Colonial logics are still, as we all know, quite active and operable, the United States is still a hegemonic nightmare machine, and so on. Sensitivity to the insidious influence of all that on our music cultures seems worthwhile. I distrust the use of the word “discover,” for example, in connection with the music one has encountered. If anything, I feel “discovered” by my affinities. And I do believe one owes it to one’s affinities to try to appreciate their context and to understand the limits of apprehension of contexts that are not one’s own (and, too, that are). And I do see a great deal of trends in contemporary music that I regard as suspect at best. But I lack a unified politics vis-à-vis “appropriation” on the whole and see it as an inescapable aspect of globalized culture, of course. It comes down to questions of ethos, intention, and effect on a case-by-case basis, I think. No amount of contextualization or self-flagellation can immunize anyone against legitimate criticism from someone who disagrees with the way one has gone about doing whatever. It’s indeed a pity and a shame when people objectivize their affinities and use them as mere signifiers to spice up their style, as jewelry to exoticize or sex up their identity or whatever. But I think the affinities we feel to people and their works across the world and across divisive political contexts can be useful to develop and advance the genuine universalism that may save our world from further destruction.

> [TASK TO COMPLETE]:
Please carry on the passage above about musical affinities and appropriation, starting right after its last sentence.

> [Data items]:
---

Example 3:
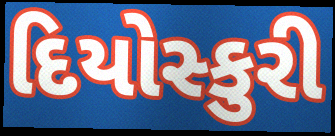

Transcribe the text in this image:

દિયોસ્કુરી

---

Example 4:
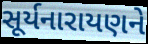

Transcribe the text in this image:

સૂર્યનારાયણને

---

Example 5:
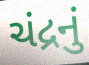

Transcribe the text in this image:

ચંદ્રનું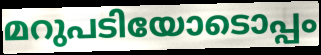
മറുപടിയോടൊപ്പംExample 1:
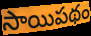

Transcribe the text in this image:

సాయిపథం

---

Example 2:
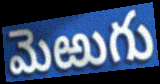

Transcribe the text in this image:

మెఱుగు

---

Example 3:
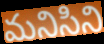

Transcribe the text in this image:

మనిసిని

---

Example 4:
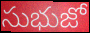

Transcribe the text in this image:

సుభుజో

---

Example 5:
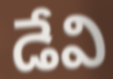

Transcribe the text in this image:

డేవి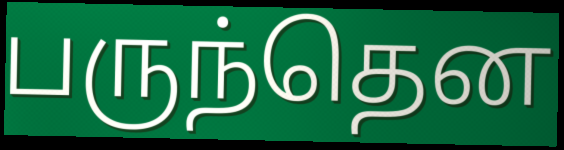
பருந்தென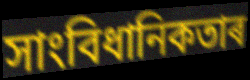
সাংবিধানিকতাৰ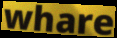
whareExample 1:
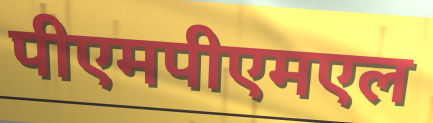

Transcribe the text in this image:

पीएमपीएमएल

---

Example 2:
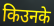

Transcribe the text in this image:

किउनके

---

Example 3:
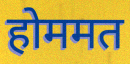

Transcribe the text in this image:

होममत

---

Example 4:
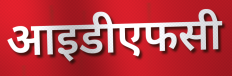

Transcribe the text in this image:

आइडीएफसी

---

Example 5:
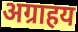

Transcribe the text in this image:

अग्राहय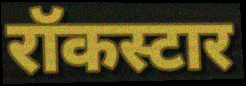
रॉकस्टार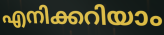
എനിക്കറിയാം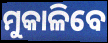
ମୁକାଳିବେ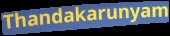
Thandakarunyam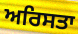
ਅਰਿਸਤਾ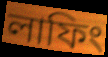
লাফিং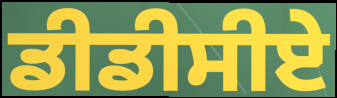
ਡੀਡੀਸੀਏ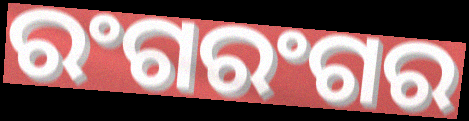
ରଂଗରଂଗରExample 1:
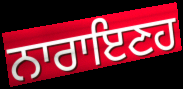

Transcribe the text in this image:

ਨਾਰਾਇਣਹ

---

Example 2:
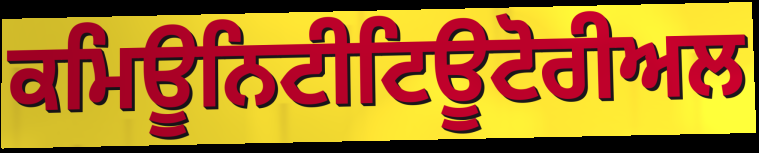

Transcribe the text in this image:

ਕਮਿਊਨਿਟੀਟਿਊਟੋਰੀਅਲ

---

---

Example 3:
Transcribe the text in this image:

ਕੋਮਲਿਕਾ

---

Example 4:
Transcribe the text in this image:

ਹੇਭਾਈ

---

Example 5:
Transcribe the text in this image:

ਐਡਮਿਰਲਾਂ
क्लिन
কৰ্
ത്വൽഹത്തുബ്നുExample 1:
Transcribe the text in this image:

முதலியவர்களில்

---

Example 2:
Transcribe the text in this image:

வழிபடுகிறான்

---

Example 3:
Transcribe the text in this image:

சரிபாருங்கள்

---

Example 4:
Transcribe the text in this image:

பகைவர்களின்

* * *

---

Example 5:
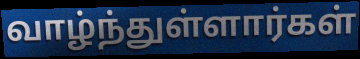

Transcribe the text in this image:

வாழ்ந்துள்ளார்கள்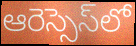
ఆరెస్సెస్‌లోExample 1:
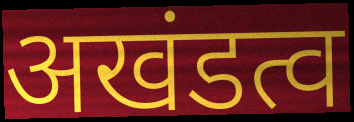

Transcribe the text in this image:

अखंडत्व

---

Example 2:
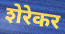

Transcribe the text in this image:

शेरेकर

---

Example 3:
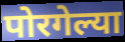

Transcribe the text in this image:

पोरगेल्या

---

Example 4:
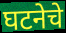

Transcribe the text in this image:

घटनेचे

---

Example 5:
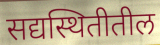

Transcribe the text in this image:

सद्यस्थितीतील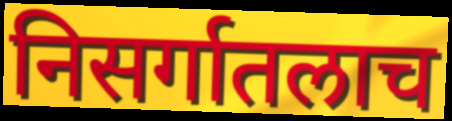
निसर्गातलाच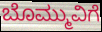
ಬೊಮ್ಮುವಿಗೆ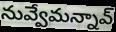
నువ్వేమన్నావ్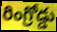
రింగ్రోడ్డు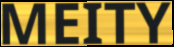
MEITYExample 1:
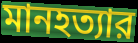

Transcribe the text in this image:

> [FINAL ANSWER]:
AD: About your friends… How did your relation to some specific people, like Kurt and Chris Weisman and Ryan Power, influence your music and your general existential attitude?

Zach Phillips: Meeting these people and hearing their work was definitely transformative. At that time (2008-10), I was studying psychiatry and law as a cultural anthropology student, paralegaling for a prisoners’ rights law office and working primarily on “risky” conceptual poetry and tape-collagey noise music. I was writing songs and dabbling in recording them and playing with friends, but I was really a greenhorn. Among a lot of other outstanding musicians I met around that time, I heard what Kurt and Chris and Ruth and Ryan were doing and was seduced by its general beauty and too by the complexity of their attitudes toward themselves and their work. I badly wanted to understand the alchemy they practiced handily. One can’t ever decipher another’s alchemy completely, but one can learn from another’s ethos and adapt the spoils to one’s own ends. These touches were reciprocal, I think, and true influence doesn’t establish a lineage but rather a network.

AD: So were the Weismans the reason you got into such different kinds of music, while coming from a small city like Brattleboro? How was your relation to music before getting to know them, what did you like to listen to as a teen? Because I know that you have this very peculiar personal canon, with, like, Annette Peacock, White Noise, Maher Shalal Hash Baz… Were Kurt and Chris fundamental for this curation of a taste you created for yourself, this specific set of artists that both mirror and shape your artistic persona?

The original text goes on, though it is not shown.